The Real Reason You Should Start Transcribing Jazz Solos

Here’s a thought. What if you could go back in time and take a lesson with John Coltrane? Yes, that John Coltrane. I mean drive up to his home in Dix Hills, knock on the door, politely say hello to his wife, and walk in past the stacks of staff paper and saxophone mouthpieces into his personal practice room.

Imagine if you could learn first hand his approach to improvisation. To see music from his point of view, directly from the source…

Here’s the thing: you can.

I know that probably sounds crazy, so let me explain…

You don’t know a man until you walk a mile in his shoes

The main struggle for anyone trying to learn to improvise or play jazz today, is that you’re attempting to learn a music that’s mostly living on recordings.

If you think about it, many of the most influential musical masters have been gone for 30 years or more. So how do you, sitting here reading this, learn to improvise?

Sometimes the closest you can get to your favorite musicians is a biography, a collection of their transcribed solos, a stack of recordings or a text book with an academic analysis of their harmonic techniques.

But until you get inside their music, until you connect with them personally, you’re not even scratching the surface…

Harper Lee quote

Casually listening to a recording is one thing. But like an outside observer, you’re just taking your best guess at what’s happening. If you want to get the secrets, you’ve got to dig even deeper…

Enter transcribing

For years jazz musicians and creative musicians from all styles of music have been learning music through transcription.

This is not a modern phenomenon. Everyone from Charlie Parker and Miles Davis to Trane and beyond learned from absorbing records.

But it wasn’t just to steal the notes and move on.

For serious musicians, transcribing goes beyond simply writing out the notes to a solo. The real benefit happens in the process.

When it’s just you, your instrument, a quiet room and a recording of your favorite player.

It happens when you stop thinking about the notes, close your eyes, and immerse yourself in the sound.

~Nicholas Payton on the record Four and More, interview by Ethan Iverson

When you don’t transcribe solos by ear you’re missing something crucial to learning how to improvise, but it’s not what you might expect.

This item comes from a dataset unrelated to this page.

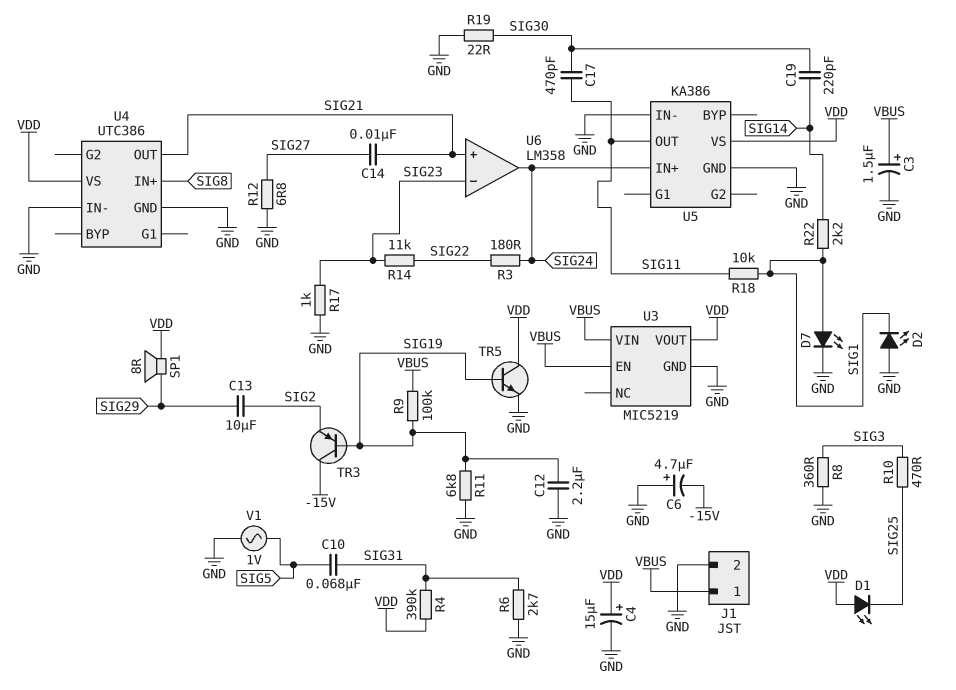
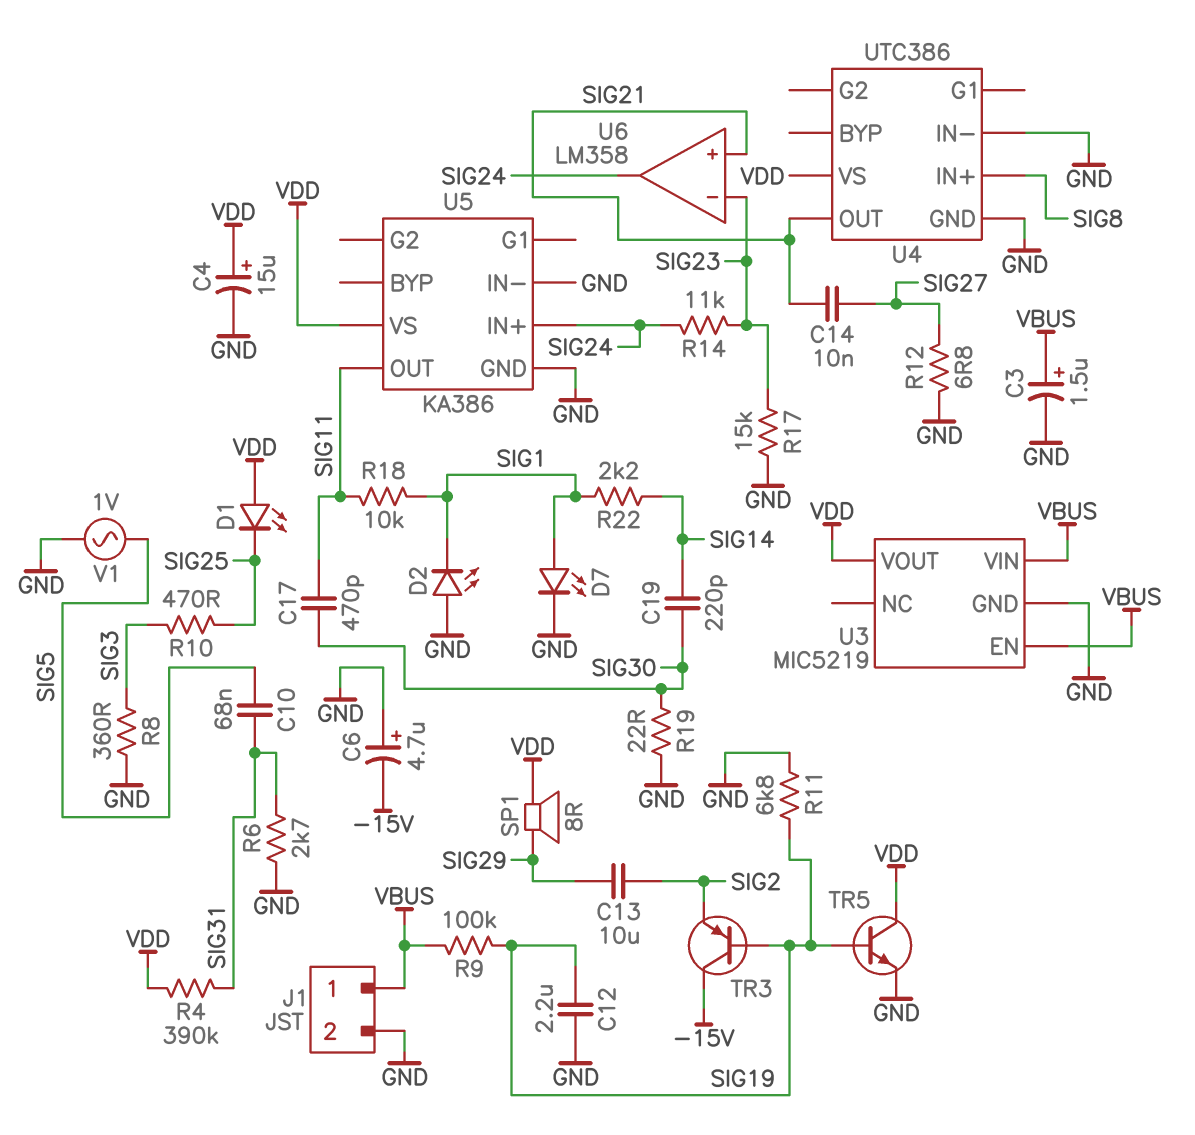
R3: 180 (SIG22, SIG24) -> none
R14: 11k (SIG22, SIG23) -> 11k (SIG23, SIG24)
R17: 1k (GND, SIG23) -> 15k (GND, SIG23)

It’s not the notes or the licks – you can find those anywhere. What you’re missing is much more important…

You’re missing the experience of a mentor showing you exactly how to play.

The secret lies in imitation

Imitation is the key to learning the subtleties of musical expression.

And the good news is that it comes naturally to all of us.

The reason that you can speak and communicate with language right now is a direct result of imitation.

And the same is true of the language of music. If you want to communicate with your instrument you need to start imitating the great musical speakers. Check out this interview with Mark Turner in which he discusses what the transcription process means to him [14:20 in the video]:

“You find something you really enjoy, you love it…a lot of it is figuring out why is it that I like that person…what’s the connection between myself and this musician? And one way to do it is to figure out what do they actually play and feel what it feels like to play like them. So you really get a taste of the master taking you by the hand saying ‘This is how you play music’…Feeling it physically in your hands, writing it down, contemplating it, trying to assimilate it into yourself so that it feels natural.”~Mark Turner

When you put on a recording and get close to the speakers and learn a line by ear you discover something about that player…

Something that can’t be put into words or notated in rhythms and chord symbols.

You feel what it’s like to play the instrument like that person. It’s as if you inhabit their body for a moment and get inside their head. You truly experience improvisation from their perspective.

Imitating how their fingers were moving. Following along with lines they were hearing and absorbing the articulation and rhythm they were feeling.

This is the true benefit of transcribing. Bridging the time and space gap between you and the masters of this music. Getting inside the recording and becoming one with these players.

It’s more than the notes…

So turn on that recording of John Coltrane.

https://www.youtube.com/watch?v=nfZ-cCh-ar8

This is your chance to take a private lesson. Just you and him, face to face.

Do you realize how lucky you are?

So open up your ears and let your favorite player show you the way!